#### TEKS YANG DISEDIAKAN:
Aku mengutip kata Aan Mansyur- Lelaki Terakhir Yang mengis Di Bumi, “kenganan punya banyak cara untuk menjerat dan membunuh pemiliknya. Manusia tidak lebih dari seekor binatang bodoh dan lemah dihadapan kenangan. Hanya ada dua pilihan. Menjadi jinak atau mati terjerat dalam sejenak”. Jika kau memilih melawan kenangan aku menghormati segala keputusanmu dan mungkin kau sedang menunggu untuk mati dalam jeratan kenangan. Namun aku memiliki keputusan yang berbeda, aku memilih menjadi jinak, bersahabat dengan kenangan dan menjadikannya bagian dari diriku. Karena bagiku tidak ada kata lupa bagi kenangan dikarenakan waktu, yang ada hanyalah berdamai dengan kenangan seiring dengan berlalunya waktu atau kita berpura-pura lupa dengan kenangan. Dan aku berharap kau mengerti maksudku.

Aku tahu kau tak menerima akhir dari kisah ini, kau terjerat dalam harapanmu yang jelas-jelas kosong. Kau selalu berkata kepadaku bahwa kata kita adalah kata yang tak mungkin dengan lima benteng yang sering kau keluhan padaku, namun kau harus tau bahwa segala kehidupan di Bumi ini selalu punya kata kecuali dan kata tetapi kata kak Aan. Mungkin kita kita tidak akan ada pada dunia yang nyata, tapi kata kita bisa hadir di lembaran tulisan-tulisanmu hanya untuk mengantarkan rindu yang berdera dan berderu dalam bingkai kenangan dan abadi dalam tulisan. Ya mengabadikanmu dalam tulisan dan akan kau baca nantinya sambil tersenyum di kursi goyangmu bersama secangkir kopi dan kaca mata tuamu. Hanya itu, cukup itu dan akan sampai disitu.

#### SOAL LATIHAN:
Bisakah kamu menyalin persis bagian teks tentang kenangan yang dibuka dengan kata-kata berisi "Aku mengutip kata" dan ditutup dengan "kau mengerti maksudku."? Materi di bawah ini tidak berperan sama sekali dalam soal ini.

#### MATERI YANG DISEDIAKAN:
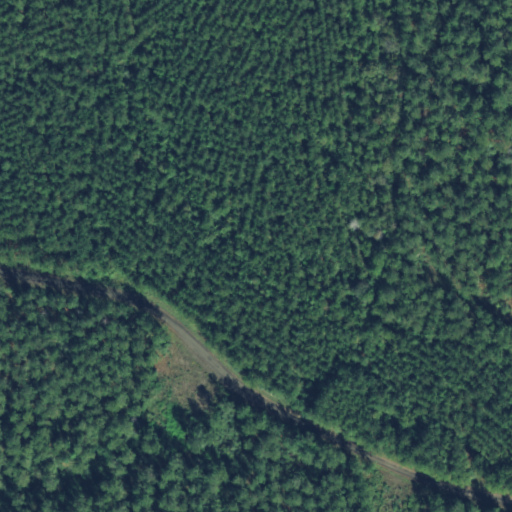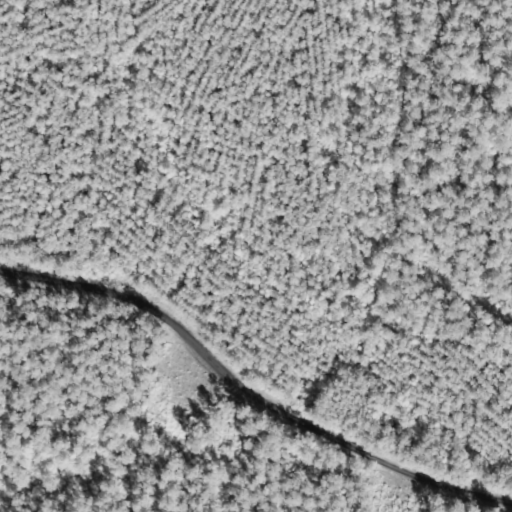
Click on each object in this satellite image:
road: (248, 393)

#### JAWABAN LATIHAN:
Aku mengutip kata Aan Mansyur- Lelaki Terakhir Yang mengis Di Bumi, “kenganan punya banyak cara untuk menjerat dan membunuh pemiliknya. Manusia tidak lebih dari seekor binatang bodoh dan lemah dihadapan kenangan. Hanya ada dua pilihan. Menjadi jinak atau mati terjerat dalam sejenak”. Jika kau memilih melawan kenangan aku menghormati segala keputusanmu dan mungkin kau sedang menunggu untuk mati dalam jeratan kenangan. Namun aku memiliki keputusan yang berbeda, aku memilih menjadi jinak, bersahabat dengan kenangan dan menjadikannya bagian dari diriku. Karena bagiku tidak ada kata lupa bagi kenangan dikarenakan waktu, yang ada hanyalah berdamai dengan kenangan seiring dengan berlalunya waktu atau kita berpura-pura lupa dengan kenangan. Dan aku berharap kau mengerti maksudku.